Instructions for the task
Show every line from the entries that follow which holds the word "QString".

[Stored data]
= = =

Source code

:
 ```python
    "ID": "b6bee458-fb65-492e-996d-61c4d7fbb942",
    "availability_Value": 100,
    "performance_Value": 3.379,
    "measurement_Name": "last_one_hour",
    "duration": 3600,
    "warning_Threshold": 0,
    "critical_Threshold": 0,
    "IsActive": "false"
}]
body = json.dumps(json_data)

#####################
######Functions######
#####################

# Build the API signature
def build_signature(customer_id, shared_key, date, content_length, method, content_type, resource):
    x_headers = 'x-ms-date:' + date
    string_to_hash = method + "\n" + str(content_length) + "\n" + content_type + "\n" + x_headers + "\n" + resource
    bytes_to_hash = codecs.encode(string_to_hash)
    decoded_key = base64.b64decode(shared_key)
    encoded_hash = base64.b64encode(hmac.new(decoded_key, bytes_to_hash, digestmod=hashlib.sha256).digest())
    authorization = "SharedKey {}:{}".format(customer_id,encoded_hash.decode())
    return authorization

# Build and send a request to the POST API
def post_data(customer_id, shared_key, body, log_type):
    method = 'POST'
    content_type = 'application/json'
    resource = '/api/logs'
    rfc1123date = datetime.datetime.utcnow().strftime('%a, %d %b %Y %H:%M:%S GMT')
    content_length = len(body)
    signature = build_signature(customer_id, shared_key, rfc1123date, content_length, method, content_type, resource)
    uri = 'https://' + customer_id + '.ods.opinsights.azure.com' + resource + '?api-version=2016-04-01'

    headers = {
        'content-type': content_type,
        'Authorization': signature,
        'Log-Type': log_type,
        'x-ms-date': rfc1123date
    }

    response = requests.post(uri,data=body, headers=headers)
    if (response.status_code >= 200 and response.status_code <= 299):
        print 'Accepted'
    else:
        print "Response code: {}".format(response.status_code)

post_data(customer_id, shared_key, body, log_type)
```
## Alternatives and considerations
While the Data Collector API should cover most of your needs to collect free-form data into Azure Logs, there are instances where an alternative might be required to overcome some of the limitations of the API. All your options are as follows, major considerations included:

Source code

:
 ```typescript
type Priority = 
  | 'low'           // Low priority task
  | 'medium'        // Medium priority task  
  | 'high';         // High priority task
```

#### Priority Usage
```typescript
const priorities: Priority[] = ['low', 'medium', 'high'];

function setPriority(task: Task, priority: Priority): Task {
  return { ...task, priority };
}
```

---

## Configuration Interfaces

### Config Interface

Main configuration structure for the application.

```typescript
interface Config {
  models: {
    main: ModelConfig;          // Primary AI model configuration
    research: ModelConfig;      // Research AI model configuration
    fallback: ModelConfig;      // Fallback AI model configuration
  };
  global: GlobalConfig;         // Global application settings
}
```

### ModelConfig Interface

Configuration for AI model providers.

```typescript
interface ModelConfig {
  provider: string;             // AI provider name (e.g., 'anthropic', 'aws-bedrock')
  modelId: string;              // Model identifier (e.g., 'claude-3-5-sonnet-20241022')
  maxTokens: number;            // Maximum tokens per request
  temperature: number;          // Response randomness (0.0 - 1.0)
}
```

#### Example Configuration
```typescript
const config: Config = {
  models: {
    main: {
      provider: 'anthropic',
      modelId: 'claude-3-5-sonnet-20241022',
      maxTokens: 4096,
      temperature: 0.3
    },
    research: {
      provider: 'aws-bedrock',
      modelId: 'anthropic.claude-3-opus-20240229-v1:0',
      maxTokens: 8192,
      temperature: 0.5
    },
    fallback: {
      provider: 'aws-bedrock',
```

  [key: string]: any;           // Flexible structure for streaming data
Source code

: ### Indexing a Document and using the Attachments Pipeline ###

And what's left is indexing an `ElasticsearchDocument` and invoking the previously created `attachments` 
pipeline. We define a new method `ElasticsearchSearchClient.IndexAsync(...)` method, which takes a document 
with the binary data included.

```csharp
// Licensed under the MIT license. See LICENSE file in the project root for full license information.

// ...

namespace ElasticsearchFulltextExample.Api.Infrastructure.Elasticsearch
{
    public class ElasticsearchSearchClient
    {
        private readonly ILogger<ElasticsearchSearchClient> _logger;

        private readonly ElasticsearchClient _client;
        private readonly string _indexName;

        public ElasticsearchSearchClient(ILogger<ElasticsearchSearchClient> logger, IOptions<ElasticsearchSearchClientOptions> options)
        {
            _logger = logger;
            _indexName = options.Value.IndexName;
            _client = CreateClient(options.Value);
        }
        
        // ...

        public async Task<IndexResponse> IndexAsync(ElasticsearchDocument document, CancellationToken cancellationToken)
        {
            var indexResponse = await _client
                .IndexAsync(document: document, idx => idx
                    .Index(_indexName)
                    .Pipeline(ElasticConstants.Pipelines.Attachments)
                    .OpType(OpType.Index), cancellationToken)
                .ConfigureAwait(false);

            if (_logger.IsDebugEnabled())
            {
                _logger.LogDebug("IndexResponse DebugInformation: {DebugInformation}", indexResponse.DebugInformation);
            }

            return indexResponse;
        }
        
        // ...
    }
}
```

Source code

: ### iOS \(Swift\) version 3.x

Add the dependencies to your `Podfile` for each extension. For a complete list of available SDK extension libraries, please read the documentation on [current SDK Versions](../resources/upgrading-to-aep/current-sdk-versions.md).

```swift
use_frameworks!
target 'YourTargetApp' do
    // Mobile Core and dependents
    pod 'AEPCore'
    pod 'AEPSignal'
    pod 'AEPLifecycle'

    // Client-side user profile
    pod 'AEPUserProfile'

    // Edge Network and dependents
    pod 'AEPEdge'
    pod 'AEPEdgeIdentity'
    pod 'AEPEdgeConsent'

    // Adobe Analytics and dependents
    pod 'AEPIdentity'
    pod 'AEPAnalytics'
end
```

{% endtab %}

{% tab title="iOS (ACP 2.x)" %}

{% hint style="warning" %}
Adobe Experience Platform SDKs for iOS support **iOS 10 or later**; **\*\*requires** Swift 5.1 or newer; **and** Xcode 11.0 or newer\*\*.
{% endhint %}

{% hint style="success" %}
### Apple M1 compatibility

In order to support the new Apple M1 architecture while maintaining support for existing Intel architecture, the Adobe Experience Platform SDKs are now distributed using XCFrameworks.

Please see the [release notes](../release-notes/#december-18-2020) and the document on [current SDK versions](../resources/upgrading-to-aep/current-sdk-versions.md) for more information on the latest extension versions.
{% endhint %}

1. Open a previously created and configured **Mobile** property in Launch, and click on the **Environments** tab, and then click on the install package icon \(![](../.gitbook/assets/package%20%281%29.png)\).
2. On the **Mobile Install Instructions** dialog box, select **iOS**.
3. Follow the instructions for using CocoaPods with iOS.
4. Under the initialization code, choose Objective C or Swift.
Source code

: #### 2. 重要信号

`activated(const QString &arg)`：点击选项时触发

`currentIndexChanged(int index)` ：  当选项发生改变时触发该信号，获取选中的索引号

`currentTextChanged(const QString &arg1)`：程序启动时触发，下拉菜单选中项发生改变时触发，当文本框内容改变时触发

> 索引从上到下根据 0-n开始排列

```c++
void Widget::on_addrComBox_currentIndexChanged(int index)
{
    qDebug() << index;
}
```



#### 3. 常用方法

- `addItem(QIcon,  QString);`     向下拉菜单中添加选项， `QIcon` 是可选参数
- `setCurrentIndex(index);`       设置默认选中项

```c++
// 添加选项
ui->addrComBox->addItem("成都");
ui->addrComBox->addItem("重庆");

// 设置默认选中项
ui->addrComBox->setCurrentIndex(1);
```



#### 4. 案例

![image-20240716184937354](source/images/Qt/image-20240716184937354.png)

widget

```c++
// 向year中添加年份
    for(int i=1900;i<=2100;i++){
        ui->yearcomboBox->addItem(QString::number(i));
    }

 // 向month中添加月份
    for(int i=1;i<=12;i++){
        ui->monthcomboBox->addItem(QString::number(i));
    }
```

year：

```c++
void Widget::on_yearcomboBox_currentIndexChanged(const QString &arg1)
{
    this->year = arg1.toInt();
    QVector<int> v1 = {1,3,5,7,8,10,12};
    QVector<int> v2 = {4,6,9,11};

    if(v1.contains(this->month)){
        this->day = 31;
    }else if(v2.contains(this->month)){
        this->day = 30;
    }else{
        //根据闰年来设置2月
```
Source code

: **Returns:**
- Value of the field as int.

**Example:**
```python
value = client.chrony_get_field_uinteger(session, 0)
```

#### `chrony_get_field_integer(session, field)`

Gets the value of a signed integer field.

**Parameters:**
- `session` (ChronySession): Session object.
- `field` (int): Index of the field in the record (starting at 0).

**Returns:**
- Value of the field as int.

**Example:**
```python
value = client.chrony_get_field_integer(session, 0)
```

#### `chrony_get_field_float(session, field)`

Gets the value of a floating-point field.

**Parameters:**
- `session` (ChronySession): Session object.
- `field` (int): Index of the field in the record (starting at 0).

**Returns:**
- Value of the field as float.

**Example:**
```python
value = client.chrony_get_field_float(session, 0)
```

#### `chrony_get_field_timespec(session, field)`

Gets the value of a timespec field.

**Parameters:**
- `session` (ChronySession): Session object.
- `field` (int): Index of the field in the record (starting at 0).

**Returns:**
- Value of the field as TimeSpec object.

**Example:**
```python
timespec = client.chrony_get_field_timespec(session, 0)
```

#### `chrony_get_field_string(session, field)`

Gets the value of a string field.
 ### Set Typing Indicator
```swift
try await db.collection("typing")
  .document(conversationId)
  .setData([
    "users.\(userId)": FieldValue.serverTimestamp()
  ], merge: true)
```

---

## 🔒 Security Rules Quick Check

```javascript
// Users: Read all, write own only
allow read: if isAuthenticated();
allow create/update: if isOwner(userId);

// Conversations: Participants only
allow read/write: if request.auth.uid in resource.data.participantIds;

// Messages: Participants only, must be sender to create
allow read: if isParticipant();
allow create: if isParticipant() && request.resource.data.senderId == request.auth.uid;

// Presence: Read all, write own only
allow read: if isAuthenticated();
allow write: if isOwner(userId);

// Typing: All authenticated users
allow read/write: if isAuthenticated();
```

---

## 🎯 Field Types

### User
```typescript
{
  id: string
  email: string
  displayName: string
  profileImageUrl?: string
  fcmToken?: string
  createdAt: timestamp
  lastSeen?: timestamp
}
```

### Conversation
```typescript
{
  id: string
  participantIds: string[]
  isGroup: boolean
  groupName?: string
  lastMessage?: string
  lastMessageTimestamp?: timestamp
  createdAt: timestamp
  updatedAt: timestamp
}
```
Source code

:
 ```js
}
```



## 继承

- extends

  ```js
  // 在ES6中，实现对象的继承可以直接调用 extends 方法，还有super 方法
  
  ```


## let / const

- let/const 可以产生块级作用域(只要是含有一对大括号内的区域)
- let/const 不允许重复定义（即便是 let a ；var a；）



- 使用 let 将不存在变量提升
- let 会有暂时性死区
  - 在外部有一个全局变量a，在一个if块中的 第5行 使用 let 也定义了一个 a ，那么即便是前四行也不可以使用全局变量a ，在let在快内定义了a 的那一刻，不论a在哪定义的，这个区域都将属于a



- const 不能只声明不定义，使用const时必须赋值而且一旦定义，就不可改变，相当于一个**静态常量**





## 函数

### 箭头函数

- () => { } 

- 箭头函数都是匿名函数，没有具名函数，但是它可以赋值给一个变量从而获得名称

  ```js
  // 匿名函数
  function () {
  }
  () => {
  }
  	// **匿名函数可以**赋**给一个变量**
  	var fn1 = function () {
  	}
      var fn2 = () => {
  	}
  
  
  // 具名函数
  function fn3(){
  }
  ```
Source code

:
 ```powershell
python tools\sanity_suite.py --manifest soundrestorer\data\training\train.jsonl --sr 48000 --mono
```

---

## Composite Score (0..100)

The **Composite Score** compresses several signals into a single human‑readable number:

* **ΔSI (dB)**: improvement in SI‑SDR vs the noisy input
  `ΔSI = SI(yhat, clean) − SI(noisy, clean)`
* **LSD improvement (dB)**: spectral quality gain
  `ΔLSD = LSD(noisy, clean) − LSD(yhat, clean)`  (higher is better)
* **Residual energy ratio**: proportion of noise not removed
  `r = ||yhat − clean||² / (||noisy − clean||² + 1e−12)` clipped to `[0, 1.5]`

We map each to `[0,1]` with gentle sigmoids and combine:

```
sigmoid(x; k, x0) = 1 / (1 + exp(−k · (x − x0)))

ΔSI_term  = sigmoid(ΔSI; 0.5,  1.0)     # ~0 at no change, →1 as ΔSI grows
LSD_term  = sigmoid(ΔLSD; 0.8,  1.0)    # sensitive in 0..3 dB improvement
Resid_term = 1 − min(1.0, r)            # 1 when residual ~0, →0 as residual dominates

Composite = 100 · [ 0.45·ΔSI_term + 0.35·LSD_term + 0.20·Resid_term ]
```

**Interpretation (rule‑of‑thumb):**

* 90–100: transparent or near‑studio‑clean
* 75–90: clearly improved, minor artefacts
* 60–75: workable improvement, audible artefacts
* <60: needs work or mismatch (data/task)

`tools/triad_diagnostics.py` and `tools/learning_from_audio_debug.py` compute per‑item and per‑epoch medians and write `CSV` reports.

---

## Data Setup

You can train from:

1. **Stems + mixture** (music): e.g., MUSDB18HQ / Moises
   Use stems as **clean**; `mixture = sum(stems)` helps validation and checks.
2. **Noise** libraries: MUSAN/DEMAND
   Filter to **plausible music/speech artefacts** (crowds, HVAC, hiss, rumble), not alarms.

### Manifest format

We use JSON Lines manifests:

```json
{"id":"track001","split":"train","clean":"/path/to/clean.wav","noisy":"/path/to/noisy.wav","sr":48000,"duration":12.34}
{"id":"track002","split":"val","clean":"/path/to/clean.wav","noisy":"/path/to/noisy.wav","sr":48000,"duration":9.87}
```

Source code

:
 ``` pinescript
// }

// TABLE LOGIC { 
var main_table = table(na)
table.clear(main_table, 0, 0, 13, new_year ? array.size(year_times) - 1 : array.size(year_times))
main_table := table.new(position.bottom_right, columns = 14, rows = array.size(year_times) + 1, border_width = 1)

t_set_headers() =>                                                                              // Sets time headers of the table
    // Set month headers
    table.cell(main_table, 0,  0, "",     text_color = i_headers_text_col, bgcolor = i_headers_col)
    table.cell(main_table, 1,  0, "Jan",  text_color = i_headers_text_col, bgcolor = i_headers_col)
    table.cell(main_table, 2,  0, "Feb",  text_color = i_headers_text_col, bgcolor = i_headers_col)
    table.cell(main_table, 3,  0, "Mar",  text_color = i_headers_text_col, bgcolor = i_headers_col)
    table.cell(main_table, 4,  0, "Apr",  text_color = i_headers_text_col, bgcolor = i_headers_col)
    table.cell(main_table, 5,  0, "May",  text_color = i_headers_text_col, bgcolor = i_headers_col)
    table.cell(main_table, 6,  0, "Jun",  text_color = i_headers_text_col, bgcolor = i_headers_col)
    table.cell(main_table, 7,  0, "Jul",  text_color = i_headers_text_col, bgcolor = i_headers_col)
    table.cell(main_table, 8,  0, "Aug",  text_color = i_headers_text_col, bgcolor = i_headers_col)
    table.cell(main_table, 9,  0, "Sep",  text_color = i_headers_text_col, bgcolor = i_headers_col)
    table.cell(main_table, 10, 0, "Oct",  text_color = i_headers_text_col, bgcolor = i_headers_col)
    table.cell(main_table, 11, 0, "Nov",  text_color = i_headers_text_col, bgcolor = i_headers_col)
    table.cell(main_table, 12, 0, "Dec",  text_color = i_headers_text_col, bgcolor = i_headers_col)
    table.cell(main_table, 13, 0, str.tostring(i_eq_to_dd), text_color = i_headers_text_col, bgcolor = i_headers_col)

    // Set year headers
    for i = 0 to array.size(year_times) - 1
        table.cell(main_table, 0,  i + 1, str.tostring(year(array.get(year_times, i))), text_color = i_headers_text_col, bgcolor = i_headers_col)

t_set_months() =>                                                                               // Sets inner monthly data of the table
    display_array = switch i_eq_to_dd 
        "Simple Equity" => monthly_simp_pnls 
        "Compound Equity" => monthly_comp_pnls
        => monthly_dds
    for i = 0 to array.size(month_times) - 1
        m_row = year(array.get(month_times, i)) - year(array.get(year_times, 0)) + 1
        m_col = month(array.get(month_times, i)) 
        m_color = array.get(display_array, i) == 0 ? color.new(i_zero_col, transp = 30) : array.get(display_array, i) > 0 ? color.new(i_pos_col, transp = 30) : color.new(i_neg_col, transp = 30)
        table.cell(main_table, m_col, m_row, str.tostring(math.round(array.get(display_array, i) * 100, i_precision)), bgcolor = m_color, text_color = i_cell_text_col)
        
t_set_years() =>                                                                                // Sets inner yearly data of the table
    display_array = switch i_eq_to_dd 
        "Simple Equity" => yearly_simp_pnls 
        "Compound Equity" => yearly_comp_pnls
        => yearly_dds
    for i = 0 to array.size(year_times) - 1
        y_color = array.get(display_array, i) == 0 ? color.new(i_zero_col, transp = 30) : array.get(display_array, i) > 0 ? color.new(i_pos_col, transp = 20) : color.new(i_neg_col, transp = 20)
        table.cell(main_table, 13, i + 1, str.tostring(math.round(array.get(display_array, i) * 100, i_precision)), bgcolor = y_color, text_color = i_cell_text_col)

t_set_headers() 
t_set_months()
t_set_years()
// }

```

= = =

Answer for this exercise
`activated(const QString &arg)`：点击选项时触发
`currentTextChanged(const QString &arg1)`：程序启动时触发，下拉菜单选中项发生改变时触发，当文本框内容改变时触发
- `addItem(QIcon,  QString);`     向下拉菜单中添加选项， `QIcon` 是可选参数
        ui->yearcomboBox->addItem(QString::number(i));
        ui->monthcomboBox->addItem(QString::number(i));
void Widget::on_yearcomboBox_currentIndexChanged(const QString &arg1)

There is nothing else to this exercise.